**What is required**
For the material below, return exactly the lines starting at the line containing "3. | 18A81A0572" and ending at the line containing "9. | 18A81A05B3", both ends included, and no others.

**Supplied information**

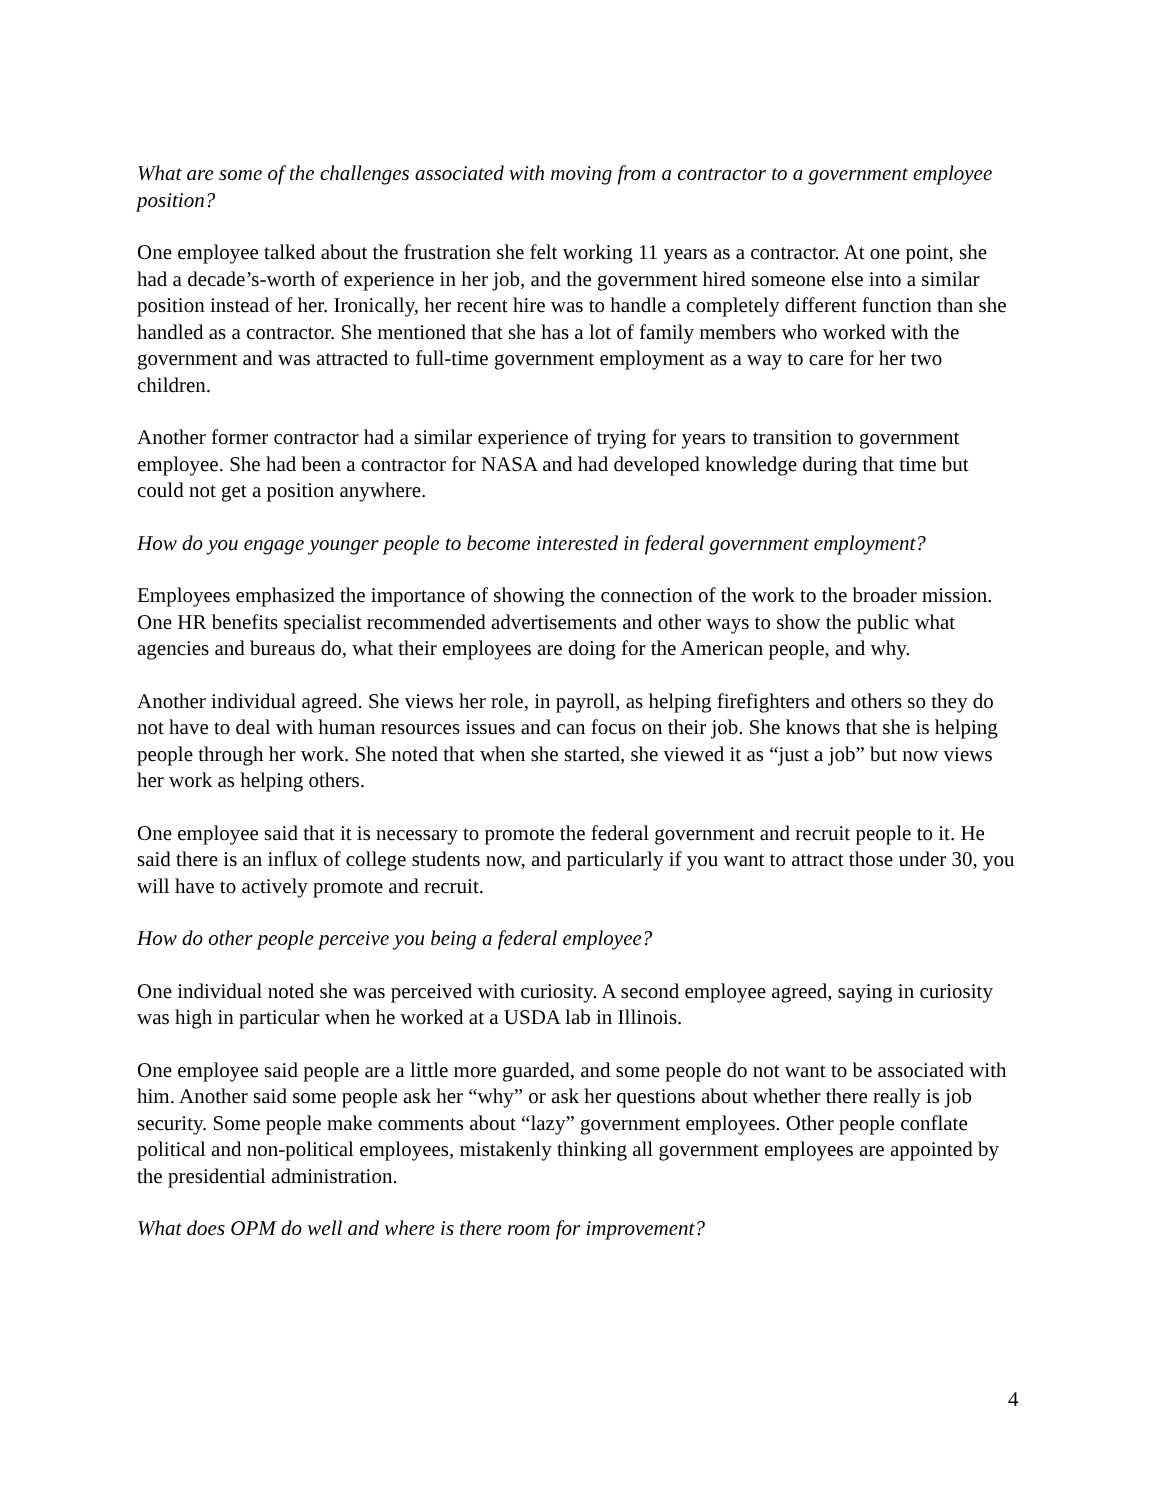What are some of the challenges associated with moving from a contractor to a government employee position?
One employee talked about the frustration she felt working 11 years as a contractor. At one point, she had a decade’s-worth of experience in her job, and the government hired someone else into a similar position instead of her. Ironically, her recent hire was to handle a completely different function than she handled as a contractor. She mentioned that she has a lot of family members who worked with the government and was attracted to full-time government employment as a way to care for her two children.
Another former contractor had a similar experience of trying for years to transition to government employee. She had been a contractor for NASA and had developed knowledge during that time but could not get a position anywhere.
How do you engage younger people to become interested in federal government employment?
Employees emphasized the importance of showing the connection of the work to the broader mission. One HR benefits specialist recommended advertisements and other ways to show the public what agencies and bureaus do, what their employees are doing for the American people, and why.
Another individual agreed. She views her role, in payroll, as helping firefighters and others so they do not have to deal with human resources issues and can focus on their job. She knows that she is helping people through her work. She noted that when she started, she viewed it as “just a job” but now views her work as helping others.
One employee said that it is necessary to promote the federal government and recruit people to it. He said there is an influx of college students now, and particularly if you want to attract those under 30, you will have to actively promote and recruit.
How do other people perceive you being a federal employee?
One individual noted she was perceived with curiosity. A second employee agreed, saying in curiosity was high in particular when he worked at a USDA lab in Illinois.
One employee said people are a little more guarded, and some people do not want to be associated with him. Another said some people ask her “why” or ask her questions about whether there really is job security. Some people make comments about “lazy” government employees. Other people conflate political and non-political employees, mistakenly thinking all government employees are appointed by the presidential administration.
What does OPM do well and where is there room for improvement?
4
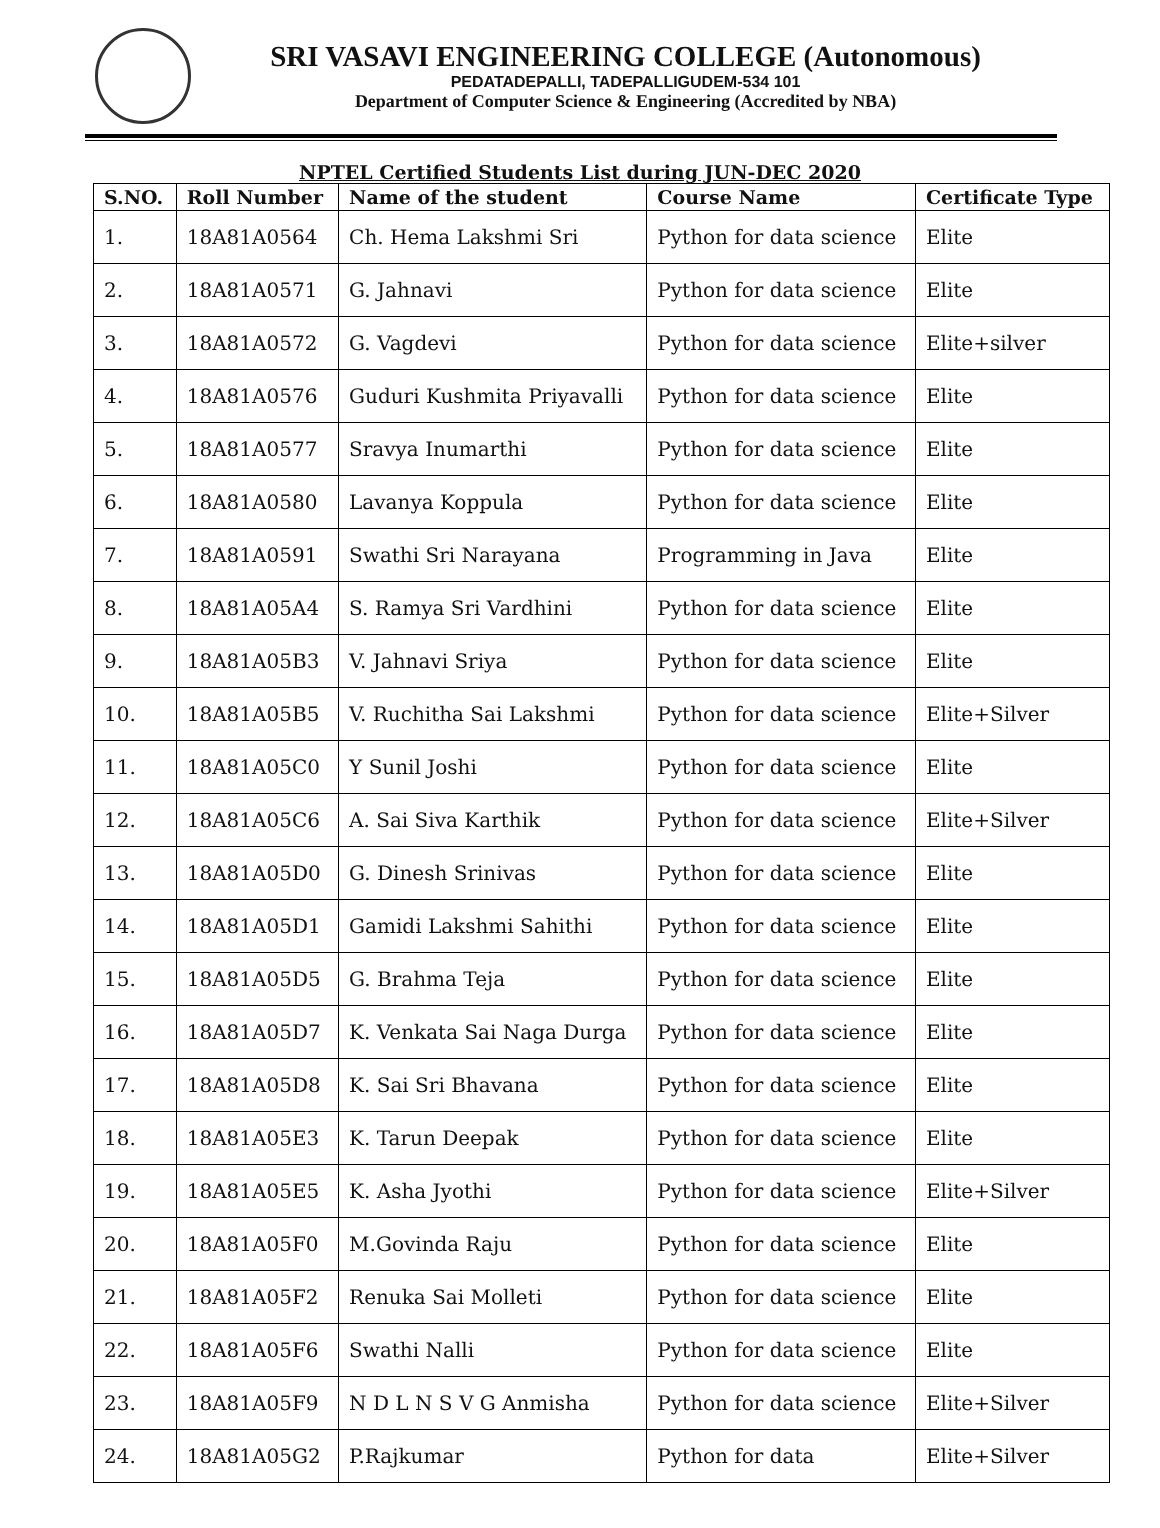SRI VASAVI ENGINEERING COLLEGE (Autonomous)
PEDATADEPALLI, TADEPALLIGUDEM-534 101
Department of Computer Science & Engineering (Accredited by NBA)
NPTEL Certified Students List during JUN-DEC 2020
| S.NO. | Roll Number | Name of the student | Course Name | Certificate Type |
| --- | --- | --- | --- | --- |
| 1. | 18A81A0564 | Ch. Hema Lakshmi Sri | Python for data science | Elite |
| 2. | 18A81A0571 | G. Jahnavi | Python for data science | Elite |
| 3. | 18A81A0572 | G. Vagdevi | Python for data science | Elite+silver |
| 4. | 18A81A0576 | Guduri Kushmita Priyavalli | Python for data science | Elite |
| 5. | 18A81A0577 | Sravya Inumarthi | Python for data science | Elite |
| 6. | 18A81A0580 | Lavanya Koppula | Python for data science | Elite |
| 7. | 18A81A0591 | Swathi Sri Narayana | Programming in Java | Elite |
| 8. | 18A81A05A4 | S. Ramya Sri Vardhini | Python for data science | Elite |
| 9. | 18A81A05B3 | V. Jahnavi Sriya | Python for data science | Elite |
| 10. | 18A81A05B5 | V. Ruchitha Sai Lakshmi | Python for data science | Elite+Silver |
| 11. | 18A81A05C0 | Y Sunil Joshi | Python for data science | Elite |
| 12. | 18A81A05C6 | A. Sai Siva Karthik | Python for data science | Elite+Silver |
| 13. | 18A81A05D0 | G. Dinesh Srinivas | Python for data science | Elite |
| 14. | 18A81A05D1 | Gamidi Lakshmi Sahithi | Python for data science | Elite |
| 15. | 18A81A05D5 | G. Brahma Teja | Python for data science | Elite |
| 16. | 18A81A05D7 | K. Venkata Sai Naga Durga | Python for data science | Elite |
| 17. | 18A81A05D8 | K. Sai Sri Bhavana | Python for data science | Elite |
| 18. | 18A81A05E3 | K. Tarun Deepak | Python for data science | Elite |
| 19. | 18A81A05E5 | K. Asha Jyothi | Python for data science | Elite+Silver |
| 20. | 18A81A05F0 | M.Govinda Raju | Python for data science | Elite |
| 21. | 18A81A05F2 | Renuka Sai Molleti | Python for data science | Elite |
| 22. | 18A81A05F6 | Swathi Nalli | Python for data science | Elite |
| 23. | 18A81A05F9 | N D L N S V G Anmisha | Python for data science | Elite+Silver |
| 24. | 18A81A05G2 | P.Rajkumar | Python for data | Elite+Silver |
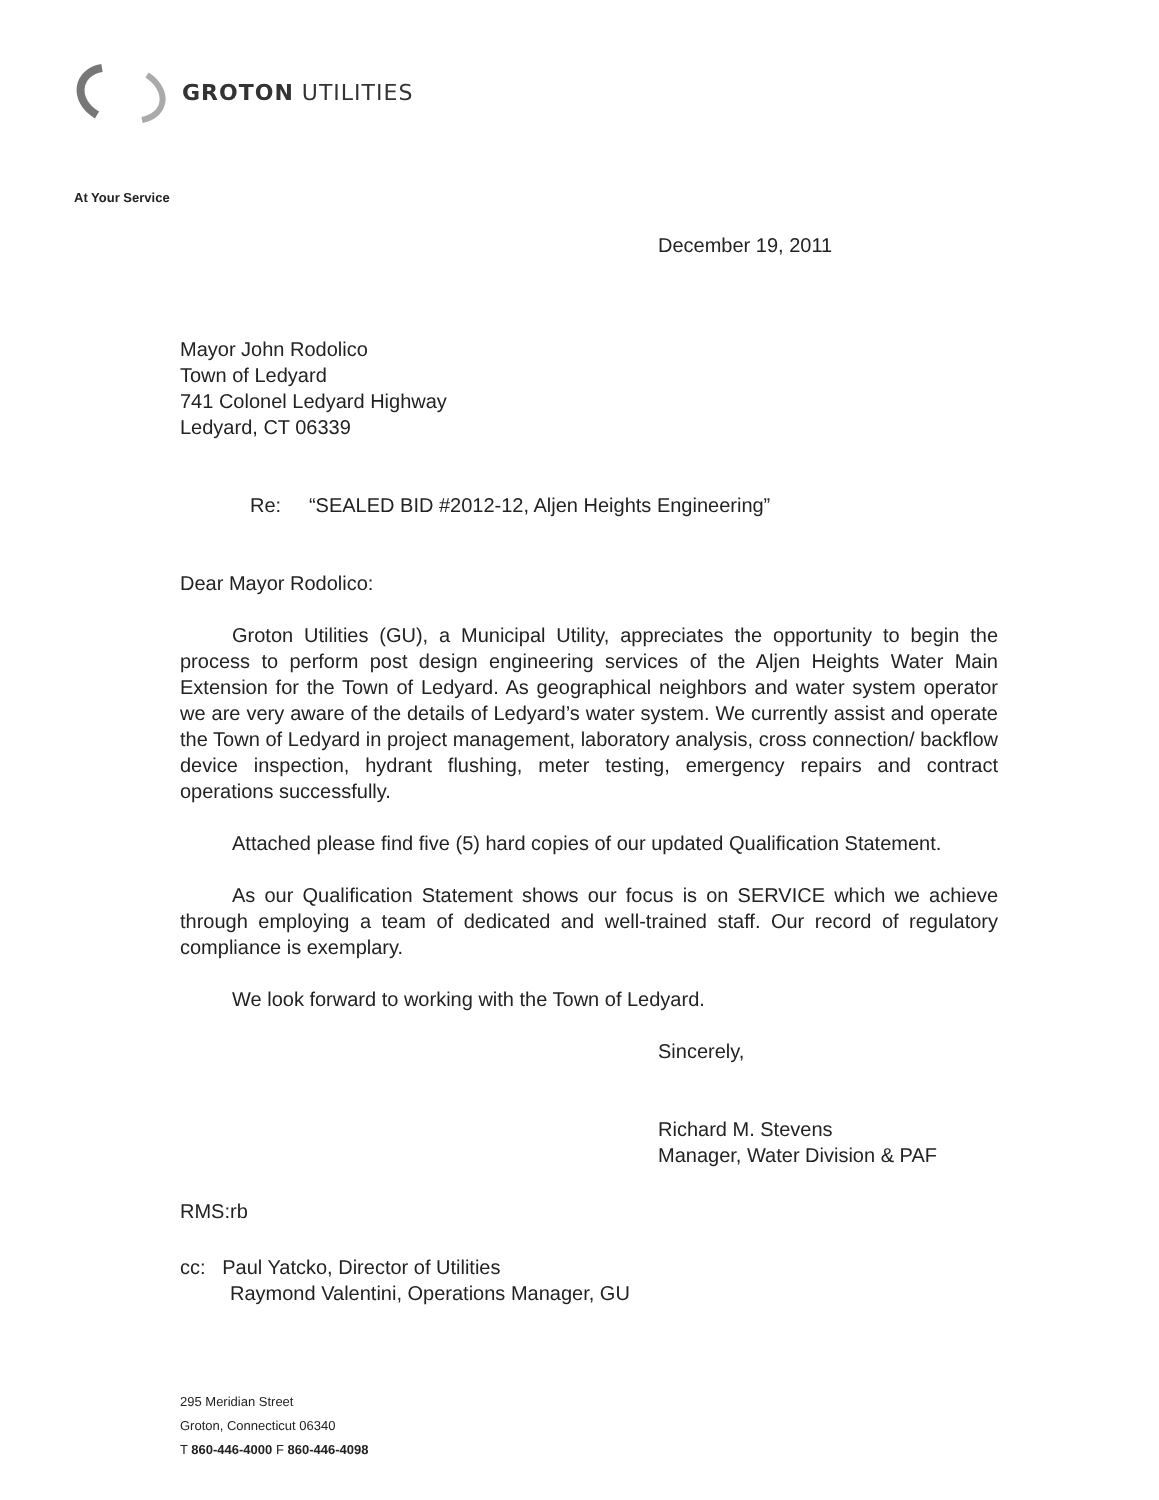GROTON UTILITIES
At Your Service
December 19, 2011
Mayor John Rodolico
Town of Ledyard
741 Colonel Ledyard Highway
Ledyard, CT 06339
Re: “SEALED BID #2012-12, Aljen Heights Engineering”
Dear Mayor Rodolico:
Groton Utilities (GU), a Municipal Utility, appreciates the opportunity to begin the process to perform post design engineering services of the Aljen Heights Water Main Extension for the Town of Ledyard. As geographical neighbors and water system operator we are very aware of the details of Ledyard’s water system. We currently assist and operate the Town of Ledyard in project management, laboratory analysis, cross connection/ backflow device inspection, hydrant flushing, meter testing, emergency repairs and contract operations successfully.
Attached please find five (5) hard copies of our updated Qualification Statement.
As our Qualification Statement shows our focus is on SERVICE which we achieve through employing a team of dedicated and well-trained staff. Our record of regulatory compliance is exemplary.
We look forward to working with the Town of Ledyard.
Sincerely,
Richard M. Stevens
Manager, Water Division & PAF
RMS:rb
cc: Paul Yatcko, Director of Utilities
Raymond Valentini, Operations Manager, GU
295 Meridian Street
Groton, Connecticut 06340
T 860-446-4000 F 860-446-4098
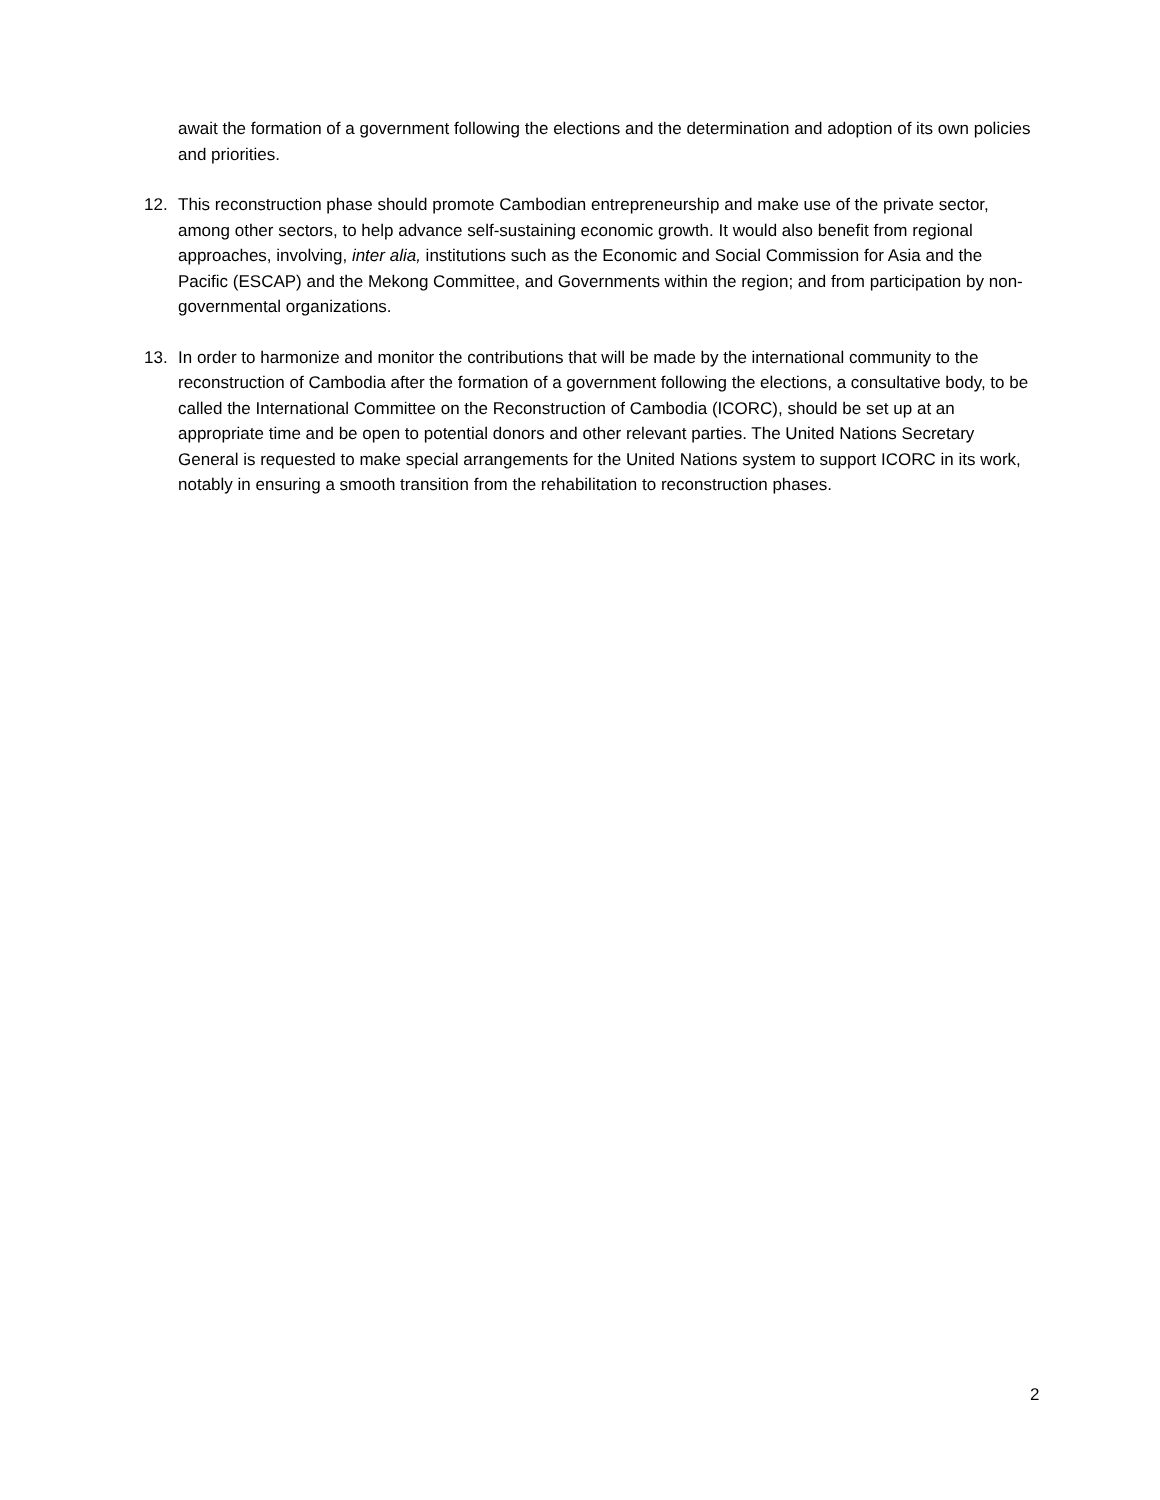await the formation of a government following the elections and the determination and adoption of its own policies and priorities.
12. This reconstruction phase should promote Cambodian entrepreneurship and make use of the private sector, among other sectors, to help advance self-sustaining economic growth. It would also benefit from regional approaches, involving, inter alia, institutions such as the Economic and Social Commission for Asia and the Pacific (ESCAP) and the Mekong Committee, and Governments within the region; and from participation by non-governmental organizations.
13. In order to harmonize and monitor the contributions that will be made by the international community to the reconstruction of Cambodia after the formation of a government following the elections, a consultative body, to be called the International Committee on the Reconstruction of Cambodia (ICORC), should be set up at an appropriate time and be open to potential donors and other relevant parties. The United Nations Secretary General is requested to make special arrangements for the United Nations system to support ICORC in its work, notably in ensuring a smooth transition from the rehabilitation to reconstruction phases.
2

**Answer section**
| 3. | 18A81A0572 | G. Vagdevi | Python for data science | Elite+silver |
| 4. | 18A81A0576 | Guduri Kushmita Priyavalli | Python for data science | Elite |
| 5. | 18A81A0577 | Sravya Inumarthi | Python for data science | Elite |
| 6. | 18A81A0580 | Lavanya Koppula | Python for data science | Elite |
| 7. | 18A81A0591 | Swathi Sri Narayana | Programming in Java | Elite |
| 8. | 18A81A05A4 | S. Ramya Sri Vardhini | Python for data science | Elite |
| 9. | 18A81A05B3 | V. Jahnavi Sriya | Python for data science | Elite |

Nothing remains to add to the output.